WHAT IS EXPECTED | Copy the stretch of lines from the one containing "niemal 500 domkniętych transakcjach w" through the one containing "droga przed nami będzie prawdopodobnie", substituting "cztery miesiące" for "trzy miesiące" and leaving everything else unchanged.

══════

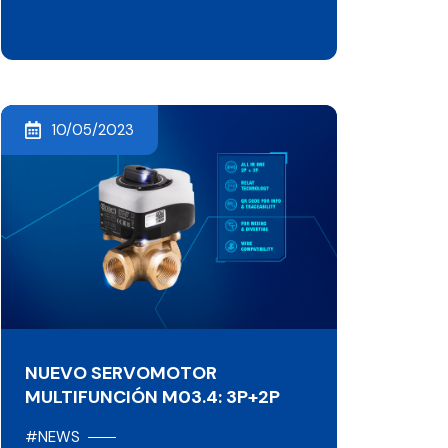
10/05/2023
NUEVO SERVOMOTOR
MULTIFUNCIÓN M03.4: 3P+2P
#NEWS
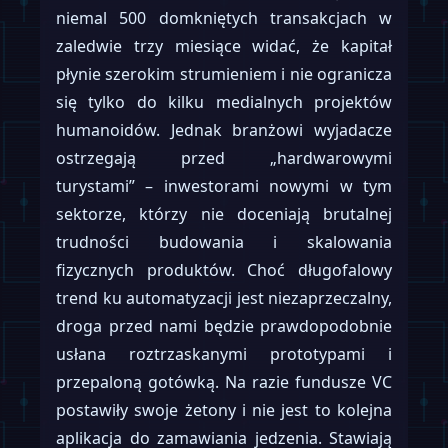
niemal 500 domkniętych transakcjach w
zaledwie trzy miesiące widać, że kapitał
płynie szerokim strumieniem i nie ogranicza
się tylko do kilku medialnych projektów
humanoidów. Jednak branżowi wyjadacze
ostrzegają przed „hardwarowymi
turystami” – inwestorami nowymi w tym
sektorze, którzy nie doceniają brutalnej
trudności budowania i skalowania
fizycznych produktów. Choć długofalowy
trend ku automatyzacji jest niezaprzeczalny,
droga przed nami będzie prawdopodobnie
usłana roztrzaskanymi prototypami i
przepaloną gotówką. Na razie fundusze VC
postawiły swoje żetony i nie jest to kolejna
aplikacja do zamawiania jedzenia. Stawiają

══════

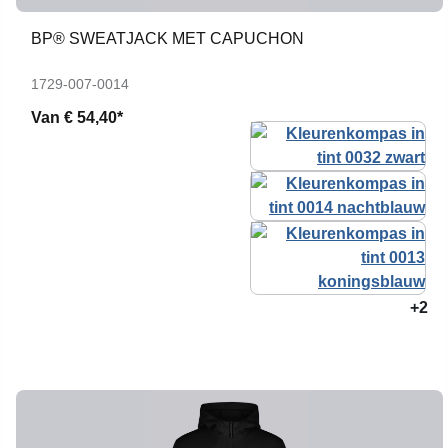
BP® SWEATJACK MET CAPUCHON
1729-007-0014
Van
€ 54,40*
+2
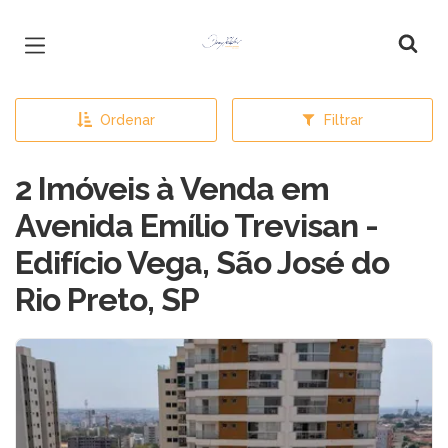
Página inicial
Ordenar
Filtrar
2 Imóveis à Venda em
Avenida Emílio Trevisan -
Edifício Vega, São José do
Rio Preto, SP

══════

RESPONSE TO THE EXERCISE |
niemal 500 domkniętych transakcjach w
zaledwie cztery miesiące widać, że kapitał
płynie szerokim strumieniem i nie ogranicza
się tylko do kilku medialnych projektów
humanoidów. Jednak branżowi wyjadacze
ostrzegają przed „hardwarowymi
turystami” – inwestorami nowymi w tym
sektorze, którzy nie doceniają brutalnej
trudności budowania i skalowania
fizycznych produktów. Choć długofalowy
trend ku automatyzacji jest niezaprzeczalny,
droga przed nami będzie prawdopodobnie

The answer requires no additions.